I've followed most of the online guides on how to setup ESXI for ISCSI multipathing, but apparently I'm missing something. Technically, multipathing is working, but I'm unable to utilize more than 50% of both nics. I have setup a datastore that points to a NetApp lun. I'm doing a sqlio test from within a virtual machine writing to a hard drive on the NetApp datastore. I've also tried the test using 2 different virtual machines at the same time and still only get 50% total on each 1Gb connection. The sqlio process is running from an internal drive on the ESXI server to make sure that's not causing a bottleneck.
Here is my configuration:
- Both interfaces connected on first controller
- Unique IP address on each interface
- Not using switch trunk or virtual interfaces
- 2 VMKernel Ports on 2 separate 1Gb nic ports
- Unique IP addresses on each VMKernel port
- vSwitch setup for IP Hash load balancing
- Storage path selection set to Round Robin (VMWare)

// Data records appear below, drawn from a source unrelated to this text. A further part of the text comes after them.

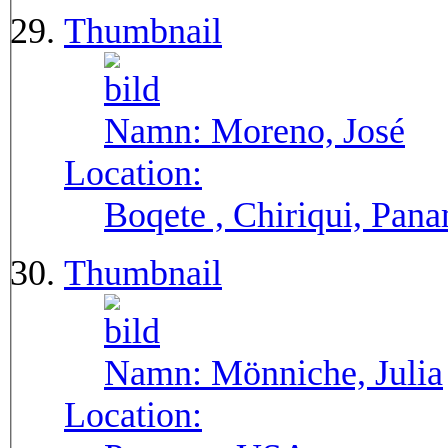
Thumbnail
Namn:
Moreno, José
Location:
Boqete , Chiriqui, Pan
Thumbnail
Namn:
Mönniche, Julia
Location:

- Storage array type set to VMW_SATP_ALUA
- 4 paths found that correspond to the 2 IP addresses assigned to controller on the NetApp
HP Procurve 2848 Switch
- Tried with trunking on and off
- All devices are connected directly to this switch.
I'm running sqlio with 64 threads. If I run one instance of this I get about 116MB per second. If I run two instances of this, I get about 60MB each.
My command looks something like this...
sqlio -t64 -b8 -s15 c:\temp\test.dat
I'm running the sqlio command from local storage in the ESXI server. That is drive letter E on the server i'm testing. The drive letter i'm writing to C:\ is on the NetApp. The LUN is on a flex vol which is on an aggregate with 14 drives.
I've tested ISCSI multi-pathing from a Windows 2008 box and get closer to 225MB, so I'm fairly certain the NetApp is setup correctly and can perform much better than it is. Both of these servers are using the same network configuration (switches, etc.). I think the bottleneck is somewhere on the ESX server.
Ok, I think i've figured this out. I missed in the docs about changing the round robin settings in ESXI. By default, the round robin method switches on every 1000 IOPS. So, path #1 gets 1000 IOPS, then path #2 gets 1000 IOPS. Well, the NetApp can finish handling 1000 IOPS by the time it comes back to the same path, so at times the path was just bored waiting for more. The solution is to modify this setting so that ESX switches much sooner. From the documents I read, this number should be around 3. That seemed to give me the best results as well in my testing as well.
To set this command, you need to get the LUN or device id from the Vsphere client or CLI interface. Then, login to the ESX server with SSH and run the following command...
The only thing that stinks is that it won't save this so you have to put that command in your /etc/rc.local file on the ESX server. If anyone knows of a better way, please let me know.
With this setting in place, I've hit as high as 200MB per second in my tests. I'll try it again tonight when there is nothing going on. That should give me a better indication of the maximum speed. But, at 200MB, I'm getting pretty close to saturing my 2Gb connection, so I'm very pleased with that.